Do you use graph, lib, params = relay.build_module.build(mod["main"], target=target, params=params) instead of graph, lib, params = relay.build_module.build(mod, target=target, params=params) when apply graph best or history log? My experience is that the later one will failed to apply the history log.

@boood15 I use mod[‘main’] or mod, the result is the same and the time to run the model is the same.when apply graph best log, run the model faster,it works.

My problem is that some op optimizations are not good enough,when use auto-tuning.I want to optimize an op individually and then modify the best log from auto-tuning.Do you have any Suggestions?

When you say optimize an op individually do you mean you want to optimize how it is calculated? You can compare the GFLOPS number when you tuning this op to the theoretical GFLOPS of you device. Sometimes the op’s schedule in the TVM repo may not work so well and you can implement your own schedule to exploit more performance.

I have two ideas:

  1. I want to research params for an op and instead of the one in the best log.Because sometimes auto-tuning search is not comprehensive. I set a large number(n_trial,..,etc),It takes a lot of time.so I want to optimize an op(individually) using auto-tuning, Do you have any relevant experience or advice?

  2. I also want to implement your own schedule to exploit more performance.But I’m a novice at this,It’s too difficult for me to write a good schedule now.Do you know any tutorials or books?

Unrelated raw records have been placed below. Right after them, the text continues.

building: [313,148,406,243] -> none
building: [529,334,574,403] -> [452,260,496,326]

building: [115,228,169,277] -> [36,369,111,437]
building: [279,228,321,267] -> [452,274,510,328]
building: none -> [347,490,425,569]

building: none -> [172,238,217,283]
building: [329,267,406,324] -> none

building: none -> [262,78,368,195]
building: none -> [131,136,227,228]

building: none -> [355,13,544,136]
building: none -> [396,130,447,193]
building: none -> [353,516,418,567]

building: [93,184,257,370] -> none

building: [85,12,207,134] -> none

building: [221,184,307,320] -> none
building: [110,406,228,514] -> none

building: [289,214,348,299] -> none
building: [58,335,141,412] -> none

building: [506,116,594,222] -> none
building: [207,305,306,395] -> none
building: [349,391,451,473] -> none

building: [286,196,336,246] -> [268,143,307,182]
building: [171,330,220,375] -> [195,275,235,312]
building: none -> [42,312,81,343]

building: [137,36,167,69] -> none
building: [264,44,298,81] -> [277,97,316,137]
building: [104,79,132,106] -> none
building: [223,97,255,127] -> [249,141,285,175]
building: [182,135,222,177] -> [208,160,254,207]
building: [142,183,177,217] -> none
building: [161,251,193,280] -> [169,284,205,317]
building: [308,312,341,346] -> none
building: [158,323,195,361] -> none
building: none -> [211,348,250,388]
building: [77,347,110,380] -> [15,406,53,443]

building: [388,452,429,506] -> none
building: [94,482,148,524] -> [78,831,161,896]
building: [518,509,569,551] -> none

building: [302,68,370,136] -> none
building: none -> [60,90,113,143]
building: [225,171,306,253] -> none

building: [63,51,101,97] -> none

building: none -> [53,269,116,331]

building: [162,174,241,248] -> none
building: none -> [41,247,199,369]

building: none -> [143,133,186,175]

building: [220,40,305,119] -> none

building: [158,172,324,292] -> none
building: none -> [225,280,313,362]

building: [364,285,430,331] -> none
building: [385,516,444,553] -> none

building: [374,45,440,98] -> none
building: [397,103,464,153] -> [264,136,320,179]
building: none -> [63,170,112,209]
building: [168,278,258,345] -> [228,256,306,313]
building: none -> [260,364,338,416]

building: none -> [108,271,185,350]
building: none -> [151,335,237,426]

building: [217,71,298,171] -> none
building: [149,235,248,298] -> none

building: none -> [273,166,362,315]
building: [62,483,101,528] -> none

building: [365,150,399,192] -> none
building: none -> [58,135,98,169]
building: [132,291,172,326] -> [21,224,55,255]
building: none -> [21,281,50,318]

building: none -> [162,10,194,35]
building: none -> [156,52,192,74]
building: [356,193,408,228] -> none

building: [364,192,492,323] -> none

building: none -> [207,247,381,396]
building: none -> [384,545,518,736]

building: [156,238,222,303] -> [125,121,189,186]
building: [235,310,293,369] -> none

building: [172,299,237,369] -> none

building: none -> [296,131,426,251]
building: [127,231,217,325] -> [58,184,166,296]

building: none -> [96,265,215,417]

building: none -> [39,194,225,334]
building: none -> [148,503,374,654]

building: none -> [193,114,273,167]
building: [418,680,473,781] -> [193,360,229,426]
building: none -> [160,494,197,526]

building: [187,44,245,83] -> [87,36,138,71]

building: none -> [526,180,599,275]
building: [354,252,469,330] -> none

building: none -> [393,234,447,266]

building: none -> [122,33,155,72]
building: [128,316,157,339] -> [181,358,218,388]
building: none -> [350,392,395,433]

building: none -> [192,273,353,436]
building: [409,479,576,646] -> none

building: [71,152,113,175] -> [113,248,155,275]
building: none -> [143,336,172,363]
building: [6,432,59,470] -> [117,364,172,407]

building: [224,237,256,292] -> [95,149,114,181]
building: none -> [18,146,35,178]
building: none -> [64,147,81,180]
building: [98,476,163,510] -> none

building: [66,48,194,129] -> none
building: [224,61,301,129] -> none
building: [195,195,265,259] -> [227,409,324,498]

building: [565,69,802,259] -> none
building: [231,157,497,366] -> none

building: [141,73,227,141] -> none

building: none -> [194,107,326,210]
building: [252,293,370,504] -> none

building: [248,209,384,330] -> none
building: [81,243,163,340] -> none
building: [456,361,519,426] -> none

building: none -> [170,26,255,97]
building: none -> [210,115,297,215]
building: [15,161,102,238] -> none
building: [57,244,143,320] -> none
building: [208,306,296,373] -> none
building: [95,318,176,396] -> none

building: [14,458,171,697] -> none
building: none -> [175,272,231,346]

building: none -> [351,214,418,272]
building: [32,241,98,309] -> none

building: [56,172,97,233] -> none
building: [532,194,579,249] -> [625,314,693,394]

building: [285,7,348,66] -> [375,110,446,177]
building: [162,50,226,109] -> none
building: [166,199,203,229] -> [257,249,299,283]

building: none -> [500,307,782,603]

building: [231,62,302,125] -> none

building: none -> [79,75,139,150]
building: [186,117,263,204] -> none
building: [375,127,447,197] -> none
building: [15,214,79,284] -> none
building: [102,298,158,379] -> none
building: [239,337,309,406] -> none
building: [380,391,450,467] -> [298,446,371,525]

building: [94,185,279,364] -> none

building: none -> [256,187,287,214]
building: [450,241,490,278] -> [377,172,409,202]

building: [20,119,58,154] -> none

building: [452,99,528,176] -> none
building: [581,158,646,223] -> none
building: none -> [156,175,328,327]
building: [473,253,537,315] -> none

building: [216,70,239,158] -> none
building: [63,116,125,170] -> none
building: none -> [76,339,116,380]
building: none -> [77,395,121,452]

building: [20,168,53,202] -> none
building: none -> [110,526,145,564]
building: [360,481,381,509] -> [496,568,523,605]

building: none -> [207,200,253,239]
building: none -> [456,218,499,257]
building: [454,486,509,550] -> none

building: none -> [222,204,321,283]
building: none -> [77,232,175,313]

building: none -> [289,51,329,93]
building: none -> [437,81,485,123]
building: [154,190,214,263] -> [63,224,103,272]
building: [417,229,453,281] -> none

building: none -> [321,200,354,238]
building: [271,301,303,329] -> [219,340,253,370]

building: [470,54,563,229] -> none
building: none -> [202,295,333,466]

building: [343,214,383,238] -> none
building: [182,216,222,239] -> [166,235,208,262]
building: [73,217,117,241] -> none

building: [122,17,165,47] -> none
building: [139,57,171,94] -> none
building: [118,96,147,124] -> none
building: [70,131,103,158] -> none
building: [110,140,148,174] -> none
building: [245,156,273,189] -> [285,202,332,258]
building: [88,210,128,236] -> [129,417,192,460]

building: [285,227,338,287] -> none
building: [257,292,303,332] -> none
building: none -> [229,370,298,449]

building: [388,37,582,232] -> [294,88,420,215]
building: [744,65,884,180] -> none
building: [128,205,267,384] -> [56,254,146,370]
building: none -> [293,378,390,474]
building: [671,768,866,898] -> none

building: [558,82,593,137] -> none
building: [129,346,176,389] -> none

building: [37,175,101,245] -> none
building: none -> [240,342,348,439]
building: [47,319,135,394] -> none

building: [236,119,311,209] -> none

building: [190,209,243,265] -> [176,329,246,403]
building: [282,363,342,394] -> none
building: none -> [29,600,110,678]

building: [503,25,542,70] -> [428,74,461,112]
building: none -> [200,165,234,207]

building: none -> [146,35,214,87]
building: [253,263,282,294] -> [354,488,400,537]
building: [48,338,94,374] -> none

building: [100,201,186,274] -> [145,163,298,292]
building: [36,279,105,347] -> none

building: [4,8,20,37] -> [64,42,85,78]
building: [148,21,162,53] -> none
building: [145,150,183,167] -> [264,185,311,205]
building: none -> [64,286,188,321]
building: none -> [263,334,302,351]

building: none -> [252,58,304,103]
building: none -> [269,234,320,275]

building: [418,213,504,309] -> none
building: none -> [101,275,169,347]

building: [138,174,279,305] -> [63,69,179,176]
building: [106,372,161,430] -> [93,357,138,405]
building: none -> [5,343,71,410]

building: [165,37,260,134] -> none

I have another question to ask:

As mentioned above,“fused_nn_contrib_conv2d_NCHWc_9” op take 12.7% of the total time.It’s a fused op, how to get the pre-fusion op? Is there any way to know which op to fuse into fused_nn_contrib_conv2d_NCHWc_9?

Thanks in advance!

  1. the function autotvm.task.extract_from_program extracts tasks from your network and return a list of tasks, you can remove some of the tasks. Which tuner did you use? Some of the TVM tutorials use the RandomTuner which may yield bad performance. I use the XGBTuner and it is better than the RandomTuner. You can also try other tuners, such as the GATuner.

  2. The TVM doc provides some examples and you can take a look at that.

  3. In my limited experience, the fused op’s name may look like this, fused_reshape_add_multiply_divide_erf_add_multiply_reshape, and although your op’s name contains ‘fused’, it may not be actually fused with other ops. Also you can change the opt_level in the relay.build_config(opt_level=3) to disable the op fusion functionality and then run a benchmark to see how much time this op actually costs.